■ About this exercise: Filter by the string "cómo": return the lines of the material that contain it.
----------
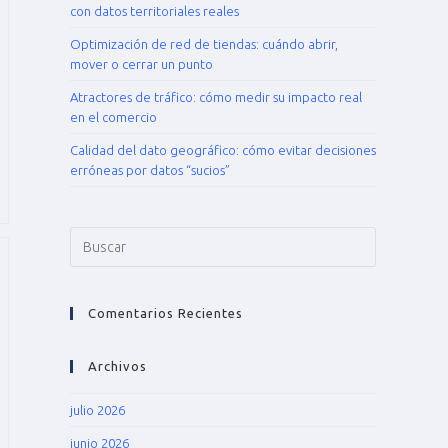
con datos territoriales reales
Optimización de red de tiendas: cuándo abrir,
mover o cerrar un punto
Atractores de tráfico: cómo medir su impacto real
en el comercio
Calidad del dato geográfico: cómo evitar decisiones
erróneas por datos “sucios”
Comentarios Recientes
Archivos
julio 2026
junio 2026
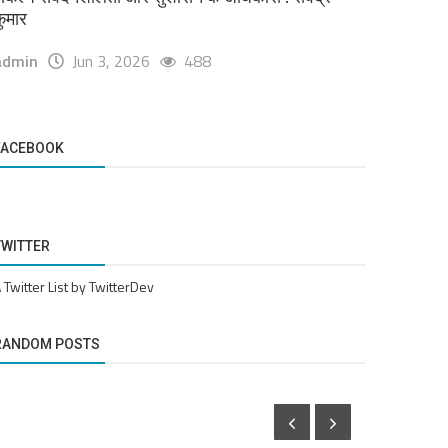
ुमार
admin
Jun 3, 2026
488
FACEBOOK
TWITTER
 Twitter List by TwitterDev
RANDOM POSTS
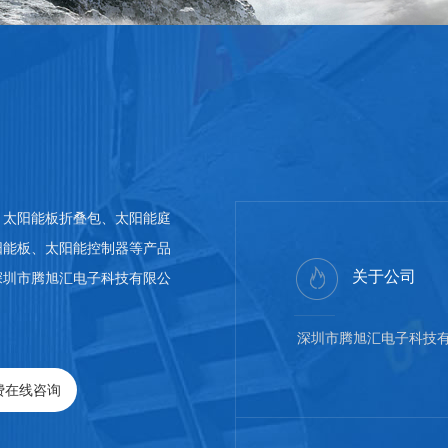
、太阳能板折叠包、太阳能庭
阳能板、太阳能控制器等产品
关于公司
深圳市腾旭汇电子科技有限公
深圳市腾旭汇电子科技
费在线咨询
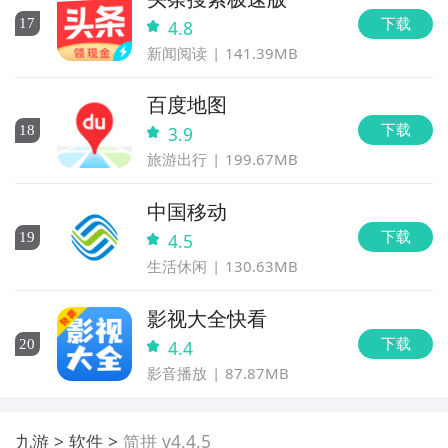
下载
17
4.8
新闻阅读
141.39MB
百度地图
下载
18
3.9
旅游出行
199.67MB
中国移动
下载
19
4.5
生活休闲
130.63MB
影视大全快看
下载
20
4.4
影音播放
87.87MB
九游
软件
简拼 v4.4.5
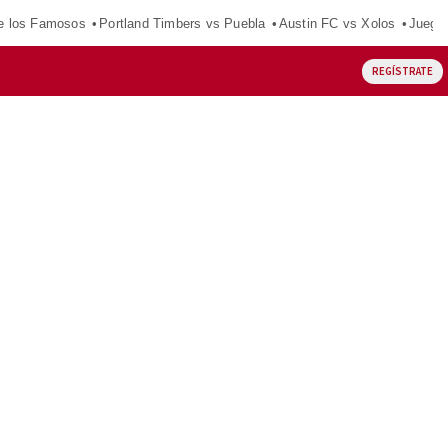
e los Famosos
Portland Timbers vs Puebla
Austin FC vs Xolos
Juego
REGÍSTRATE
----------
■ Exercise result:
Atractores de tráfico: cómo medir su impacto real
Calidad del dato geográfico: cómo evitar decisiones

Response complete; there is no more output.